Friday, April 01, 2005

On my mind...

A topic that has been on my mind a lot since last year is being supportive and loyal to your friends. I try my hardest on most occasions. There are very few people whom I thought were friends, but for some reason or another tend to anger me to the point that I don't even want to hang out with them. I avoid being around them.

It gets hard when they are always pointing the finger at you and never at themselves. They don't approach you privately before embarrassing you in front of people whom you actually care about. Then, they make themselves unapproachable because for some reason or another they have this diluting power to control everyone else around them. They will stab your back the instance you piss them off and those people they have control over will for some reason believe them!

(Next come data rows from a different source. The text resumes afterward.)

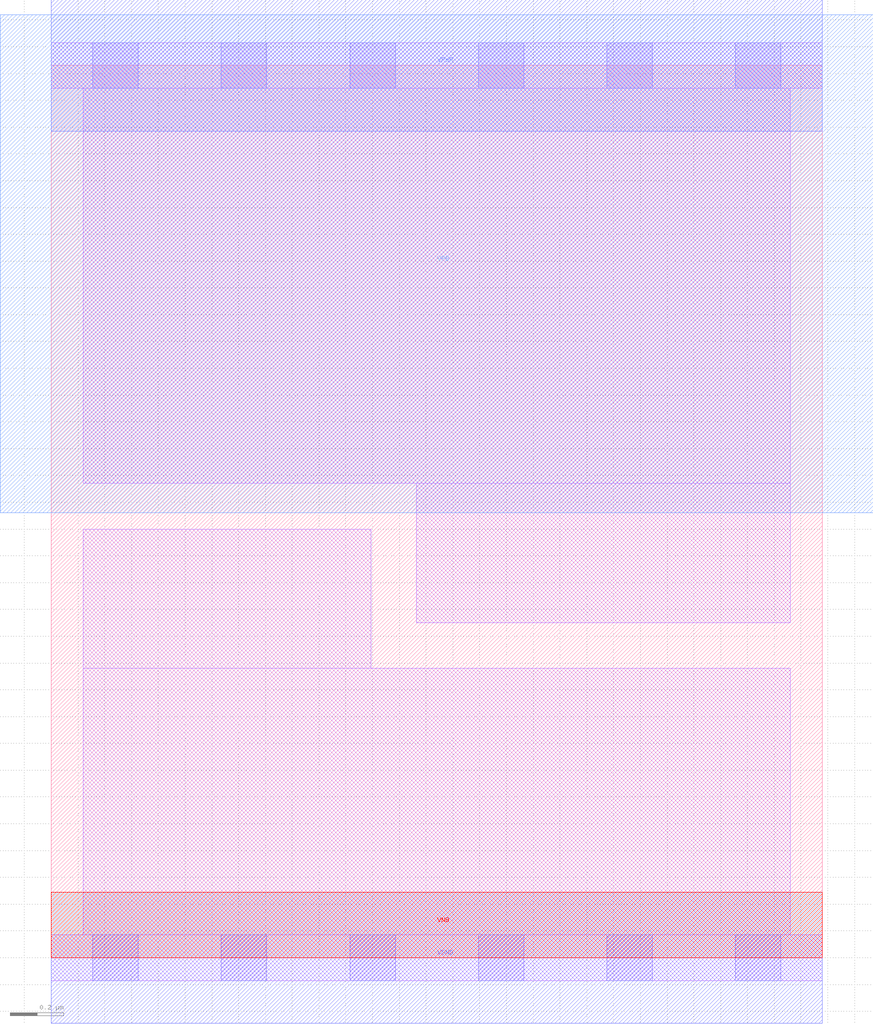
<source format=lef>
# Copyright 2020 The SkyWater PDK Authors
#
# Licensed under the Apache License, Version 2.0 (the "License");
# you may not use this file except in compliance with the License.
# You may obtain a copy of the License at
#
#     https://www.apache.org/licenses/LICENSE-2.0
#
# Unless required by applicable law or agreed to in writing, software
# distributed under the License is distributed on an "AS IS" BASIS,
# WITHOUT WARRANTIES OR CONDITIONS OF ANY KIND, either express or implied.
# See the License for the specific language governing permissions and
# limitations under the License.
#
# SPDX-License-Identifier: Apache-2.0

VERSION 5.7 ;
  NOWIREEXTENSIONATPIN ON ;
  DIVIDERCHAR "/" ;
  BUSBITCHARS "[]" ;
MACRO sky130_fd_sc_ls__decaphe_6
  CLASS CORE ;
  FOREIGN sky130_fd_sc_ls__decaphe_6 ;
  ORIGIN  0.000000  0.000000 ;
  SIZE  2.880000 BY  3.330000 ;
  SYMMETRY X Y R90 ;
  SITE unit ;
  PIN VNB
    PORT
      LAYER pwell ;
        RECT 0.000000 0.000000 2.880000 0.245000 ;
    END
  END VNB
  PIN VPB
    PORT
      LAYER nwell ;
        RECT -0.190000 1.660000 3.070000 3.520000 ;
    END
  END VPB
  PIN VGND
    DIRECTION INOUT ;
    SHAPE ABUTMENT ;
    USE GROUND ;
    PORT
      LAYER met1 ;
        RECT 0.000000 -0.245000 2.880000 0.245000 ;
    END
  END VGND
  PIN VPWR
    DIRECTION INOUT ;
    SHAPE ABUTMENT ;
    USE POWER ;
    PORT
      LAYER met1 ;
        RECT 0.000000 3.085000 2.880000 3.575000 ;
    END
  END VPWR
  OBS
    LAYER li1 ;
      RECT 0.000000 -0.085000 2.880000 0.085000 ;
      RECT 0.000000  3.245000 2.880000 3.415000 ;
      RECT 0.120000  0.085000 2.760000 1.080000 ;
      RECT 0.120000  1.080000 1.195000 1.600000 ;
      RECT 0.120000  1.770000 2.760000 3.245000 ;
      RECT 1.365000  1.250000 2.760000 1.770000 ;
    LAYER mcon ;
      RECT 0.155000 -0.085000 0.325000 0.085000 ;
      RECT 0.155000  3.245000 0.325000 3.415000 ;
      RECT 0.635000 -0.085000 0.805000 0.085000 ;
      RECT 0.635000  3.245000 0.805000 3.415000 ;
      RECT 1.115000 -0.085000 1.285000 0.085000 ;
      RECT 1.115000  3.245000 1.285000 3.415000 ;
      RECT 1.595000 -0.085000 1.765000 0.085000 ;
      RECT 1.595000  3.245000 1.765000 3.415000 ;
      RECT 2.075000 -0.085000 2.245000 0.085000 ;
      RECT 2.075000  3.245000 2.245000 3.415000 ;
      RECT 2.555000 -0.085000 2.725000 0.085000 ;
      RECT 2.555000  3.245000 2.725000 3.415000 ;
  END
END sky130_fd_sc_ls__decaphe_6
END LIBRARY

</source>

It's hard for me to even call them friends. I end up just dealing with it as best I can and treating them as Christianly as possible. I have to put up with them because they are fellow Christians. That really stinks sometimes.

To me, this sort of relationship is something I would end up getting out of. As soon as I can distance myself from a person like that the better.

It hurts a lot when someone you thought was your friend would all of a sudden not support you, point fingers, and go along with the opinions of the people they tend to control (who might have some power of control over them) just because they don't want to lose control. What kind of person is that anyways? To me, they are someone with their own agenda in everything. This worries me about future endeavors or relationships that they might be involved in.

The way I avoid getting my back stabbed is by not confiding in people that will take what you confide in them and gossip about it as soon as you do something to anger them. It could be as simple as disagreeing with them that could set them off.

It also hurts to see some of my real friends hurt by these "so called friends" through scheming and conniving plans to, for instance, break up certain or potential wonderful relationships and friendships.

I am not normally a confrontational person, especially when it is so hard to approach someone with the above, defined characteristics. My Dad always tells me that I just need to do it, and I really want to. I just feel it is futile and that someone who really means something in those people's lives will have to do it anyways for them to finally get the message.

Don't worry too much. If I have confided in you, you are probably not the people I am talking about. In fact, all of my close friends to this point (and you know who you are) have never made me feel like this. I know I have lasting relationships with many people and I love that we will grow old and still talk about gummy bears, canoe adventures, and "brown recluse" incidents. We will recall the time we had a email fight over a misunderstanding and then an email apology. We will remember ordering pizza at 1am and having it delivered to the zoology lab. We will remember the times we spent crying together over boys, our self-image, and death. We will remember sharing our crushes, getting our hearts broken, and learning to be better people because of it. We will remember hiking to Pilot Mountain, "smelling the flower," and weaning puppies. We will remember the countless times we went to concerts, recitals, youth rallies, sneaking into condemned, haunted houses, and going to camp or camping together. We will remember spending hours planning my wedding, sharing our thoughts, and just chilling out after a stressful time. We will be friends to the end.

It's just the other people, who call me their "friend" but aren't really behind my back, that I will avoid to make my emotional and spiritual life stronger.... without them making it harder for me.